• **Task prompt**: Could you transcribe every entry below exactly, leaving out the pictures?

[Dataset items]
□ □ □

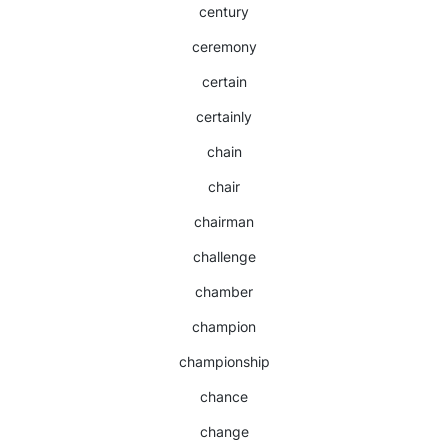
century
ceremony
certain
certainly
chain
chair
chairman
challenge
chamber
champion
championship
chance
change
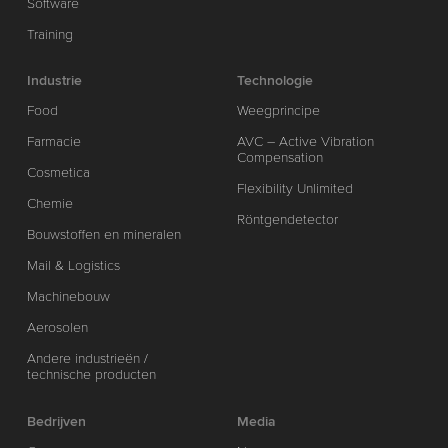
Software
Training
Industrie
Technologie
Food
Weegprincipe
Farmacie
AVC – Active Vibration
Compensation
Cosmetica
Flexibility Unlimited
Chemie
Röntgendetector
Bouwstoffen en mineralen
Mail & Logistics
Machinebouw
Aerosolen
Andere industrieën /
technische producten
Bedrijven
Media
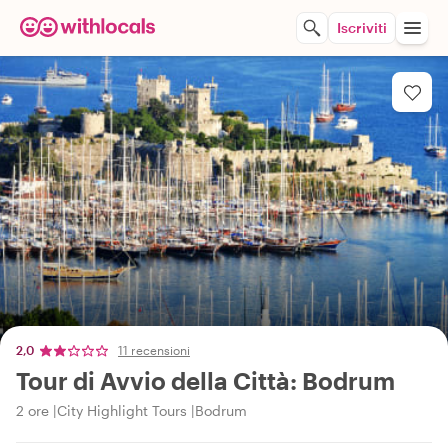
Iscriviti
2,0
11 recensioni
Tour di Avvio della Città: Bodrum
2 ore
City Highlight Tours
Bodrum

□ □ □

• **Written response**:
century
ceremony
certain
certainly
chain
chair
chairman
challenge
chamber
champion
championship
chance
change
Software
Training
Industrie
Technologie
Food
Weegprincipe
Farmacie
AVC – Active Vibration
Compensation
Cosmetica
Flexibility Unlimited
Chemie
Röntgendetector
Bouwstoffen en mineralen
Mail & Logistics
Machinebouw
Aerosolen
Andere industrieën /
technische producten
Bedrijven
Media
Iscriviti
2,0
11 recensioni
Tour di Avvio della Città: Bodrum
2 ore
City Highlight Tours
Bodrum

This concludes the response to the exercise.